Got my wixey on Saturday (way fast delivery!) but couldn't get to it until last night. Installed it on my lift. That was a tedious process because I had to drill holes in the lift. The instructions are for "adults" - ie you have to use your brain. Fortunately, I have one so it all worked out. Tested it and found it was way off. Fussed with getting the scale perpendicular to the router plate and finally got it to within 2/1000 of an inch agreement with the other wixey height gauge (the one that's a "piece of crap") so I declared victory. Spent today getting it into the router table. I have a dinner date with my wife so tomorrow I hope to make some sawdust with it. First project is a set tounged rabbet drawers.


----------



## Al B Thayer (Jun 2, 2014)

Ooo instructions for adults? I'm out.


----------



## PhilBa (Sep 25, 2014)

So, I've had 2 days using the router table with the wixey gauge and I am very happy with it. I built 5 drawers for the router table using a lock rabbet (don't know why I called it a tongued rabbet, brain f*rt no doubt). The wixey made it super easy to set the bit height so I got perfect joints. No trial and error needed - I dialed it in with the first try. I used a variant of the quarter, quarter, quarter approach. I'll post on this separately.


----------



## timbertailor (Oct 4, 2009)

TwoSkies57 said:


> Phil..
> 
> I have a type 1 installed on a PRL V2 and a Milwaukee 3 1/2hp router. I've had it going
> on 5 years give or take. .............................................................
> Would I do it again? probably not. I've gotten so used to the micro-adjustment wheel on the PRL that I seldom have a need for the Wixey.

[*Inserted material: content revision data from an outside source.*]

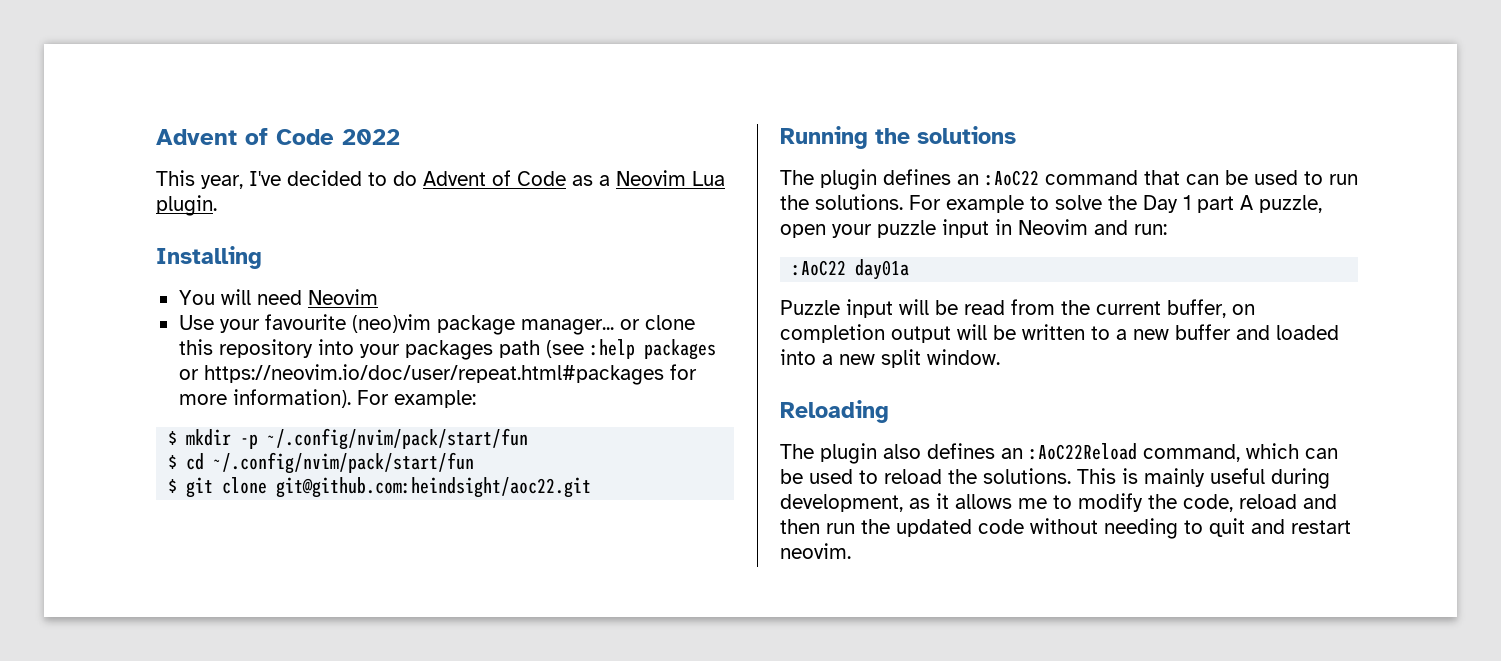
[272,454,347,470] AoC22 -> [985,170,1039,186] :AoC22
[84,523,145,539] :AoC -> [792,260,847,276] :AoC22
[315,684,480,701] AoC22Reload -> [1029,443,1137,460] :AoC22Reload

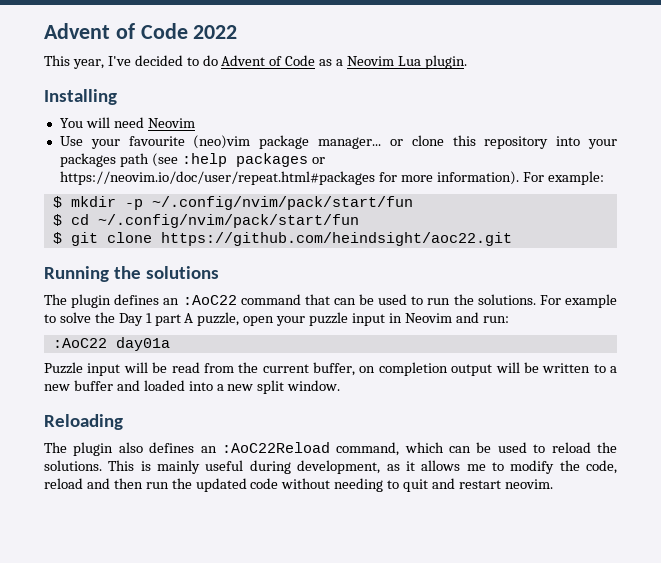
[276,477,592,498] git@github.com:heindsight/aoc22.git -> [160,232,512,246] https://github.com/heindsight/aoc22.git

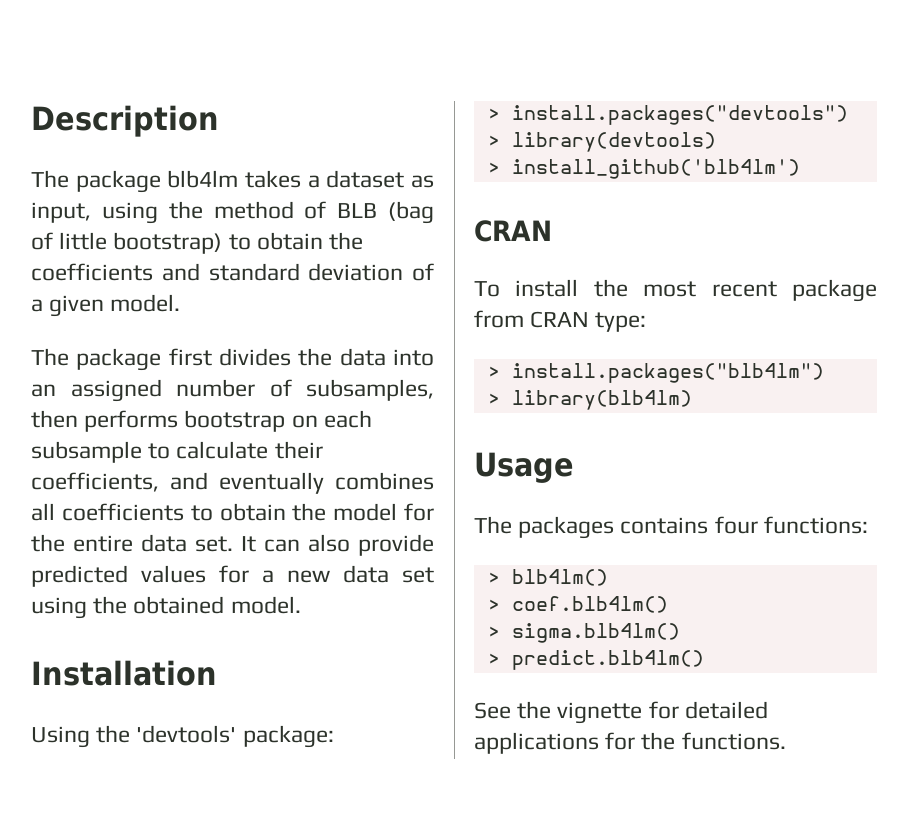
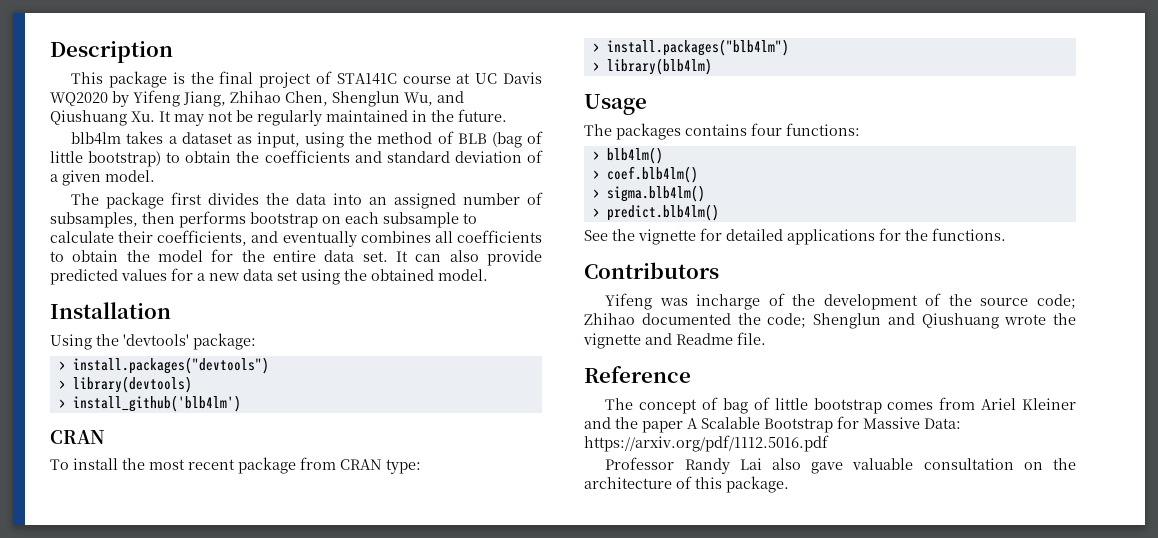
[31,170,161,193] The package -> [71,71,542,88] [50,90,464,107] [50,109,507,126] This package is the final project of STA141C course at UC Davis WQ2020 by Yifeng Jiang, Zhihao Chen, Shenglun Wu, and Qiushuang Xu. It may not be regularly maintained in the future. //
(786, 741) none -> [584,262,719,279] [605,293,1076,310] [584,313,1076,329] [583,332,766,349] [584,366,691,383] [605,397,1076,414] [584,416,961,433] [584,435,829,452] [605,457,1076,474] [584,476,789,493] // Contributors // Yifeng was incharge of the development of the source code; Zhihao documented the code; Shenglun and Qiushuang wrote the vignette and Readme file. // Reference // The concept of bag of little bootstrap comes from Ariel Kleiner and the paper A Scalable Bootstrap for Massive Data: https://arxiv.org/pdf/1112.5016.pdf // Professor Randy Lai also gave valuable consultation on the architecture of this package.

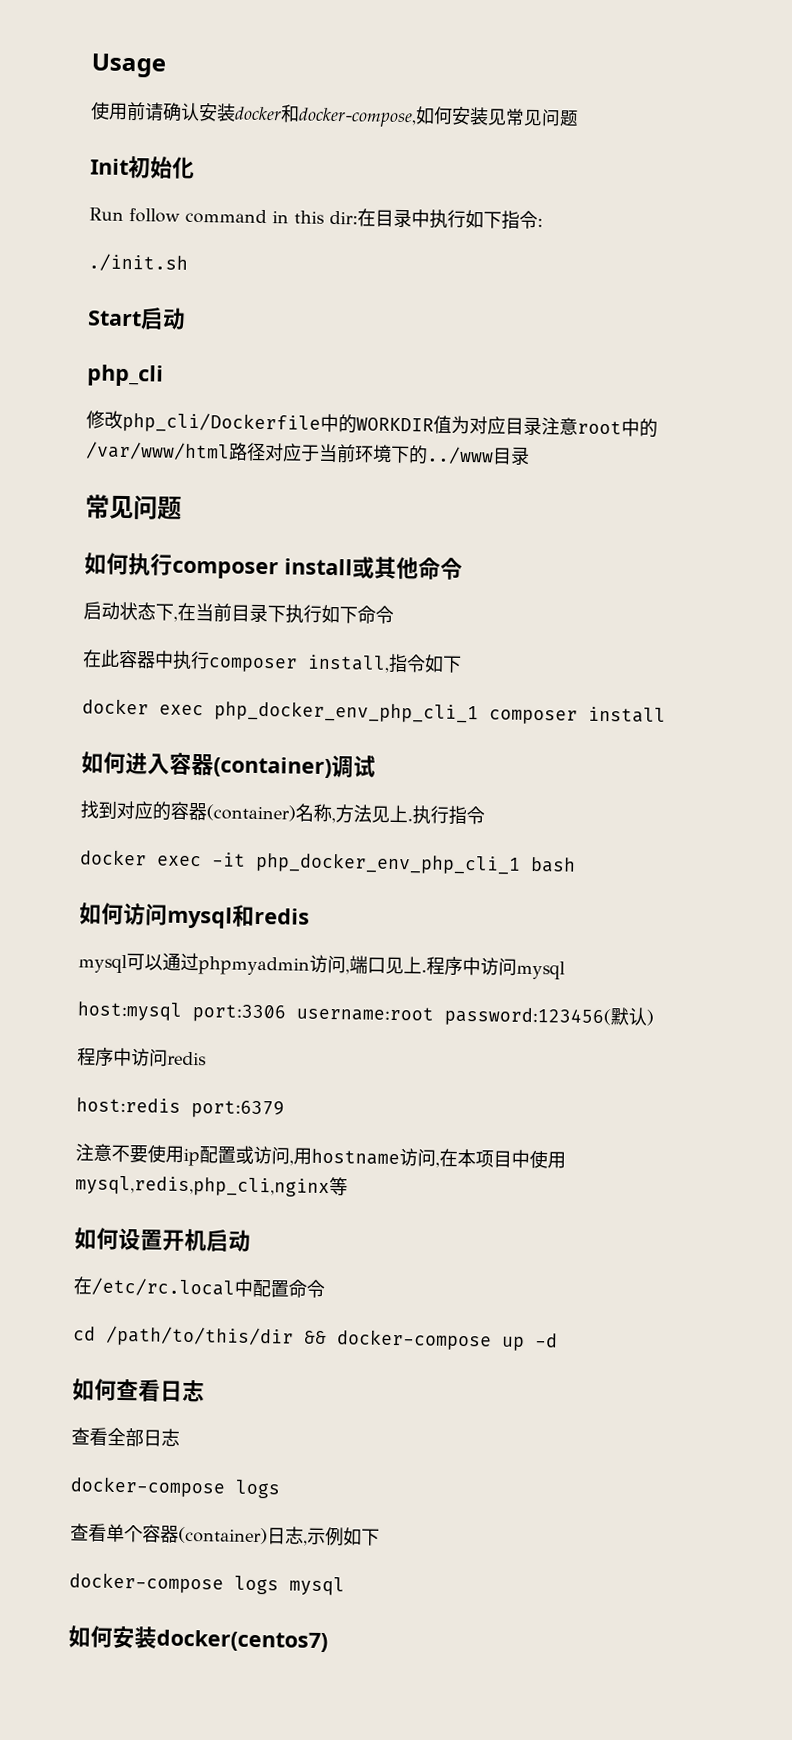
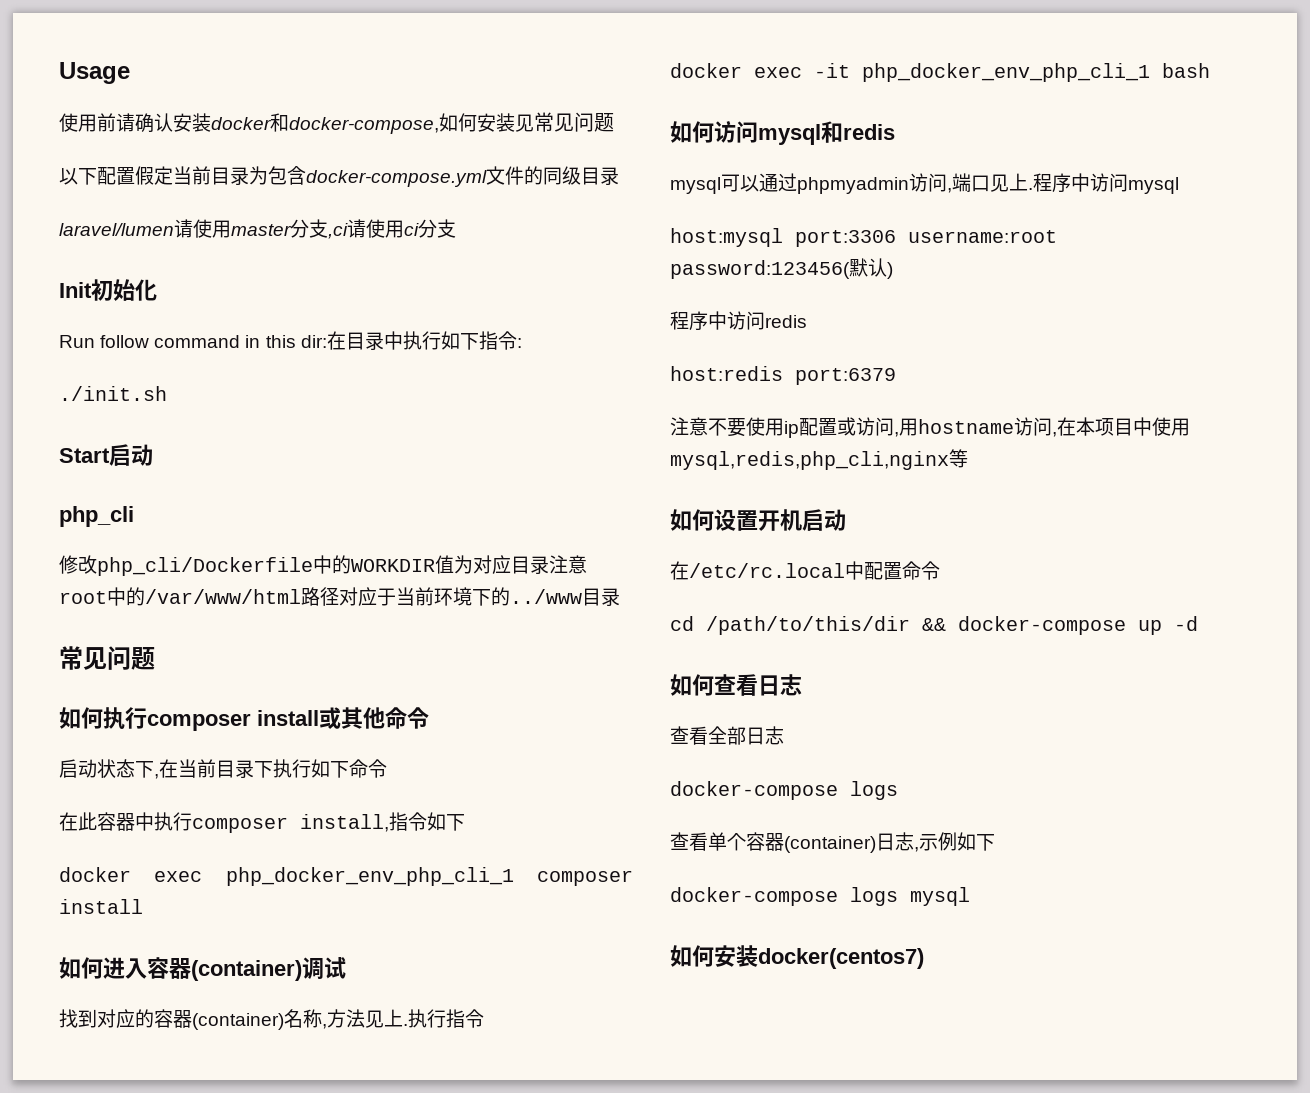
(579, 118) none -> [59,166,619,187] [59,219,456,239] // 以下配置假定当前目录为包含docker-compose.yml文件的同级目录 // laravel/lumen请使用master分支,ci请使用ci分支

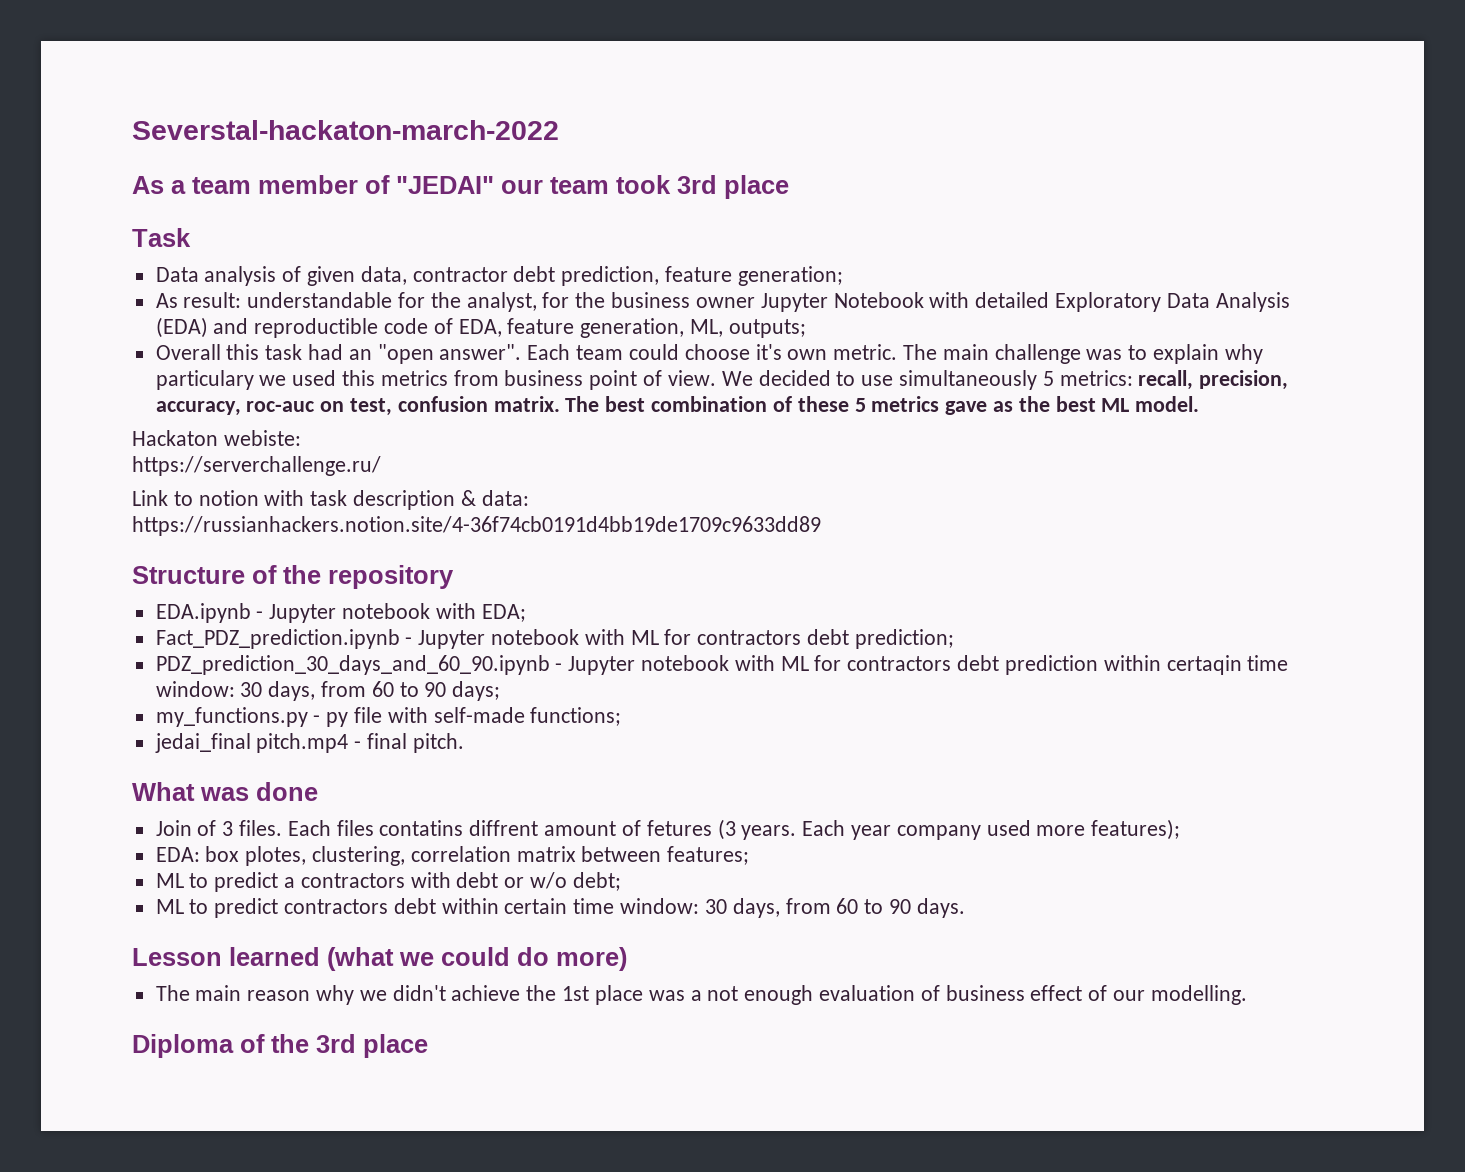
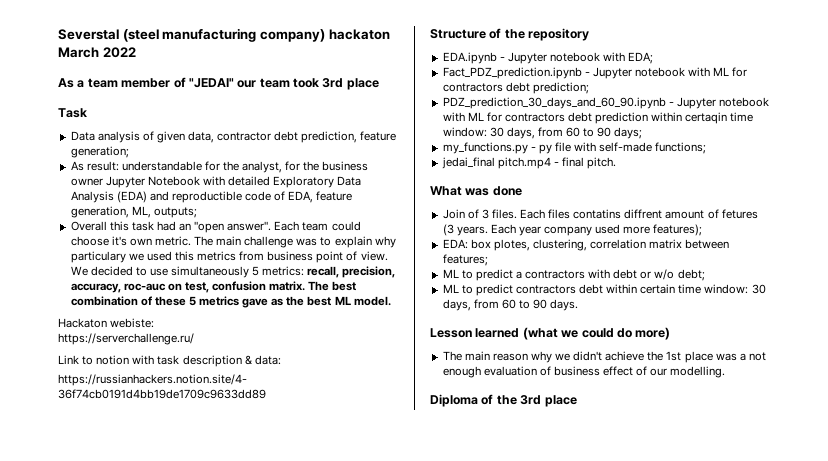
[132,120,559,140] Severstal-hackaton-march-2022 -> [58,28,390,42] [58,47,136,58] Severstal (steel manufacturing company) hackaton March 2022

I heard that ALL the way down here in Houston.

Thanks for being honest.


----------



## Al B Thayer (Jun 2, 2014)

Nicknurse said:


> Well, I tried for a week to find a Router Depth Gauge, the Trend model. I actually drove 45 minutes to the other side of Franklin County to pick one up. Rockler said they'd have it. Got there an the salesman looked at me like I was an idiot. He told me "that piece of crap? I'm not selling it." He did have a $25.00 digital one, but I didn't buy it. I found the plan to build my own of wood from; Woodworking with the Router; by; Bill Hyliton and Fred Matlack.


I tend to think the one your building is going to limit where you can use it. Too wide and sets on two legs in two different places other than where the measurement is needed. 

Might want to look into one like this. I use it everywhere.

Al


----------



## Al B Thayer (Jun 2, 2014)

*Me Too*

Due to reading this thread I decided to buy a Wixey for one of my router lifts. I was going to buy a knock off but decided to go with the unit that uses AA batteries. 

After looking at how the unit attaches. I was a little surprised the mounts are somewhat less than high tech. Haven't mounted it yet but may post here when I do.

Thanks for the thread

Al


----------



## PhilBa (Sep 25, 2014)

Yeah, I hear you about the mount. Basically just an L bracket which I had to gently persuade to exactly 90 degrees with a precision tool:








and getting the scale to be exactly perpendicular to the router plate took a bit of fussing but in the end it seems to be pretty accurate.

I do like the magnet attachment though. That makes it so you have some flexibility in location of L bracket.

I would have gladly paid more for a mount that you could adjust with a screw.


----------



## Cetacea (Mar 19, 2018)

I know this thread is 3 years old. I just got a Jessem Mast-R-Lift II and was considering the Wixey router gauge. Does anyone have any pictures of how they installed it on this lift? Where did you mount the digital readout?


----------